- EXTRACTED TEXT
I got 6 bottles out of this batch. If you are a big sweet/sour fan, this one's for you. Good drinking early, too. I'm drinking today's bottling leftovers at 3 months out. I'm sure it'll get even better with some age. You can adjust the sour with back sweetening. If you don't plan to back sweeten, I highly suggest using less lime juice, as it seems to come out a bit more with time, and at full dryness i think your mouth would pucker down into your throat 

Got the idea when hubby picked out blueberry ice cream at the store, and I got lime sherbet. They tasted pretty darn good together! Now to make a big batch...


----------



## Marta Sommer (Dec 26, 2017)

Hi i am Interested in your Blueberry Lime recipes, very happy to see such a sour flavoured recipes.


----------



## AkTom (Dec 27, 2017)

I just happen to have some frozen blueberries...


----------



## HarrysHomeBrew (Jan 12, 2018)

My wife loves mike's hard strawberry lemonade. I think I will try something like. Think it would work with frozen concentrate limeade? After reading this I bout me some frozen blueberries. If I start that batch I will give updates.

- TASK LIST
(1) Copy the passage of the blueberry lime thread between "## AkTom (Dec" and "will give updates.", inclusive.
(2) According to the blueberry lime thread, why should someone who does not plan to back sweeten use less lime juice? Answer in one to three sentences.
(3) Extend the blueberry lime thread with new writing that picks up after its final post.

- EXTRACTED MATERIAL

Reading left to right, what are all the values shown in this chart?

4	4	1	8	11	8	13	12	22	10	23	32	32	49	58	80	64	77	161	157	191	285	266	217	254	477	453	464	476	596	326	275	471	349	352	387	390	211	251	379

...

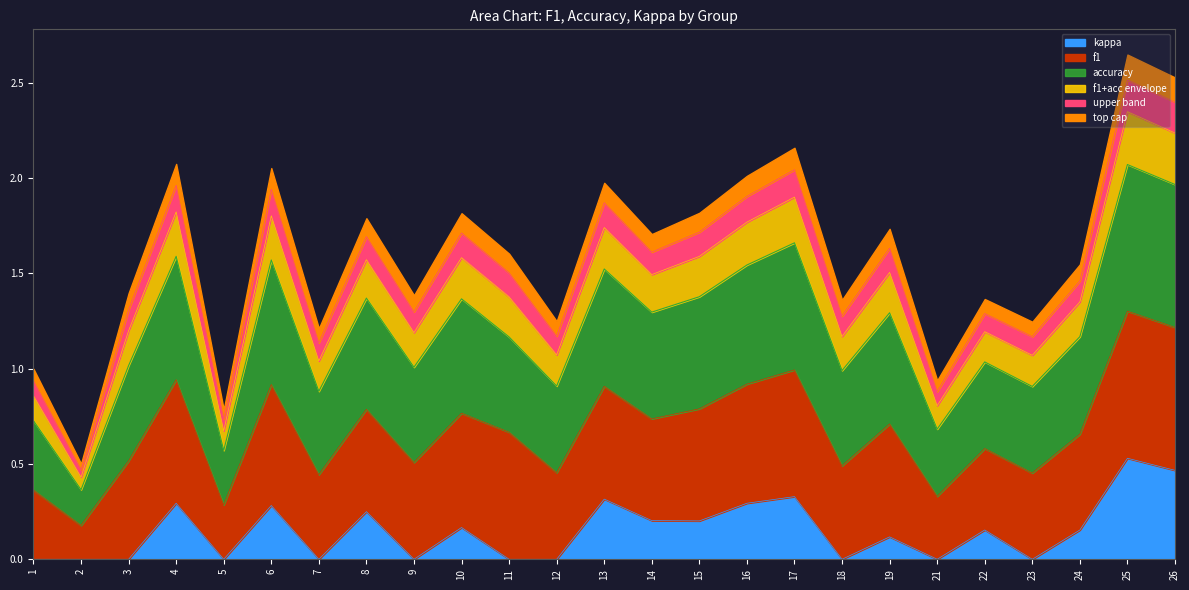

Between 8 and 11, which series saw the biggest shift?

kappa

- YOUR WRITTEN ANSWERS
(1)
## AkTom (Dec 27, 2017)

I just happen to have some frozen blueberries...


----------



## HarrysHomeBrew (Jan 12, 2018)

My wife loves mike's hard strawberry lemonade. I think I will try something like. Think it would work with frozen concentrate limeade? After reading this I bout me some frozen blueberries. If I start that batch I will give updates.

(2) The lime seems to come through more strongly with time. At full dryness, the sourness would be so intense that "your mouth would pucker down into your throat."

(3)
----------



## Northerngal (Jan 29, 2018)

HarrysHomeBrew said:


> My wife loves mike's hard strawberry lemonade. I think I will try something like. Think it would work with frozen concentrate limeade? After reading this I bout me some frozen blueberries. If I start that batch I will give updates.



Do a google search for “Dragons Blood” wine recipe. It’s a variation on skeeter pee (lemon wine). Should work well with strawberries & lemon! The lemon may overpower the strawberries a bit so maybe consider an fpac to backsweeten & flavour. In fact; I am inspired! 

To the drawing board...!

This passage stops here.